2) Em um segundo momento li lentamente e atentamente a narrativa, detendo- me em partes do relato que pudessem conter os elementos mais significativos apontados pelos participantes a partir da vivência de perda, então os assinalava e escrevia comentários ao lado. Para apreender estes elementos envolvi-me experiencialmente e distanciei-me reflexivamente, movimentos descritos por Forghieri (1993), quantas vezes percebi ser necessário na busca por alcançar este intento;

3) Em seguida, organizei e redigi os elementos significativos em categorias temáticas que foram surgindo e se estruturando a partir dos relatos dos participantes, não tendo sido estabelecidas a priori. E, seguindo estes temas, reescrevi trechos literais destacados da narrativa, apresentando logo em seguida enunciados do significado dos elementos encontrados nestes trechos, segundo minha compreensão. Este procedimento foi repetido em cada uma das entrevistas sob o título de Suas significações;

4) Comparei as análises compreensivas individuais, verificando atentamente se haviam elementos comuns e elementos especificamente particulares. Assim, estabeleci várias relações entre as vivências, compondo uma Síntese Geral;

6) Por fim, busquei estabelecer diálogos, apresentados na Discussão, envolvendo os dados dos colaboradores e o que foi produzido por outros pesquisadores e teóricos na literatura da área, com o intuito de aprofundar as reflexões.

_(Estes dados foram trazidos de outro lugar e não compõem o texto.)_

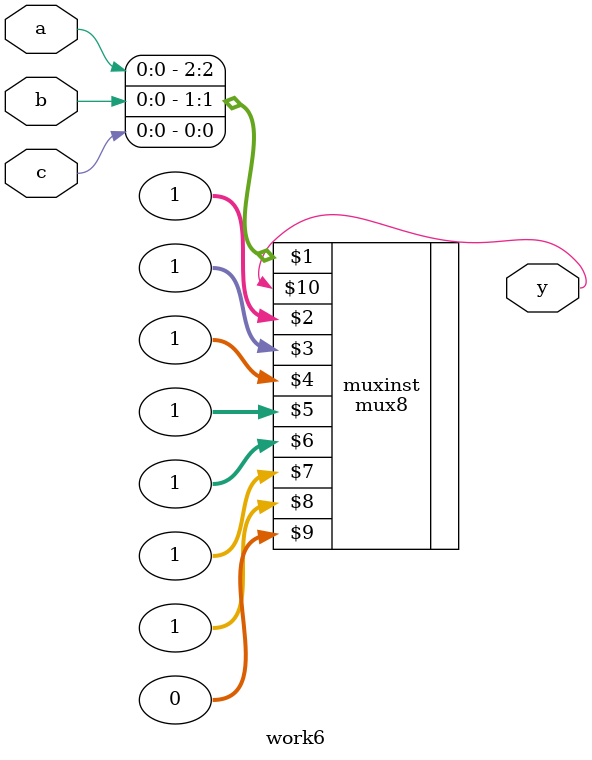
<source format=sv>
module work6(	input	logic	a,b,c,
		output	logic	y);
	mux8 muxinst({a,b,c},1,1,1,1,1,1,1,0,y);
endmodule

</source>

Mesmo após este longo e trabalhoso processo de compreensão das ricas vivências relatadas neste estudo, tenho a sensação de que estas ainda teriam e têm muito

a dizer não fossem as minhas limitações e vivências anteriores. Esta proposição gera em mim uma ambigüidade de sentimentos; por um lado há uma sensação de incompletude, e mesmo de frustração, que me faz querer continuar, e continuar, e continuar ainda debruçada sobre os relatos; porém, por outro lado, sinto que cheguei a uma verdade possível para o meu olhar neste momento. Sobre isto Dartigues (2003) diz que “há tantas essências quantas significações cada espírito é capaz de produzir; isto é, tantos objetos cada percepção, cada memória, cada imaginação, cada pensamento podem se dar”.

Assim, quero abrir espaço para que o leitor olhe com outros olhos, a partir de diferentes perspectivas e ângulos, e possa enxergar as ainda inúmeras possibilidades de significações e relações que existem permeando estas profundas narrativas.